Chaque bourgmestre, disposant de la liste, a le droit de faire appel à sa police pour faire respecter la quarantaine. Cependant un souci est survenu... pour l'instant aucun mode d'emploi n'existe sur la démarche à suivre pour procéder à ces contrôles.

A Namur, Maxime Prévot (CDH) estime que le protocole n'est pas assez clair: "Si réellement ce qui va nous être procuré c’est une liste limitative, identifiant de manière spécifique des personnes qui se comportent volontairement de façon problématique alors je peux comprendre que la police puisse intervenir pour leur tirer l’oreille et leur rappeler la responsabilité collective", explique-t-il dans un premier temps.

"Si par contre on est dans un schéma où on demande finalement à la police de faire du baby-sitting en allant vers les domiciles de toutes les personnes qui sont censées respecter une quarantaine pour s’assurer qu’elles le font bel et bien, alors je n’ai pas du tout envie de confier cette mission à ma police, j’estime que ce n’est pas son rôle et que pour l’instant elle a d’autres chats à fouetter", déclare le bourgmestre de Namur.

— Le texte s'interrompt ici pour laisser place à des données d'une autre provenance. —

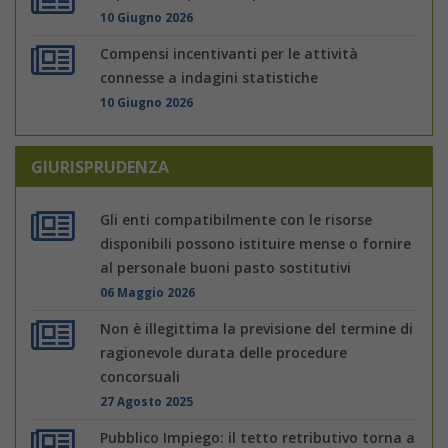
10 Giugno 2026
Compensi incentivanti per le attività
connesse a indagini statistiche
10 Giugno 2026
GIURISPRUDENZA
Gli enti compatibilmente con le risorse
disponibili possono istituire mense o fornire
al personale buoni pasto sostitutivi
06 Maggio 2026
Non è illegittima la previsione del termine di
ragionevole durata delle procedure
concorsuali
27 Agosto 2025
Pubblico Impiego: il tetto retributivo torna a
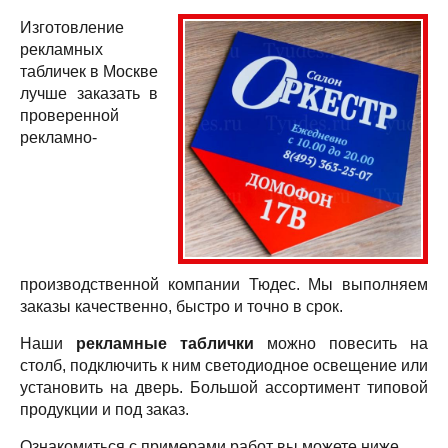
Изготовление
рекламных
табличек в Москве
лучше заказать в
проверенной
рекламно-
производственной компании Тюдес. Мы выполняем
заказы качественно, быстро и точно в срок.
Наши
рекламные таблички
можно повесить на
столб, подключить к ним светодиодное освещение или
установить на дверь. Большой ассортимент типовой
продукции и под заказ.
Ознакомиться с примерами работ вы можете ниже.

L'une des choses qu'il souhaite absolument éviter, ce sont les recours en justice: "Dans l’état actuel des choses je suis assez réservé sur la démarche. Je peux comprendre le caractère louable mais a priori je ne suis pas persuadé que la démarche ne va pas se révéler outrancièrement intrusive et probablement pas en adéquation avec les missions premières de la police qui sont déjà chargées dans cette crise sanitaire", conclut-il au micro de la RTBF.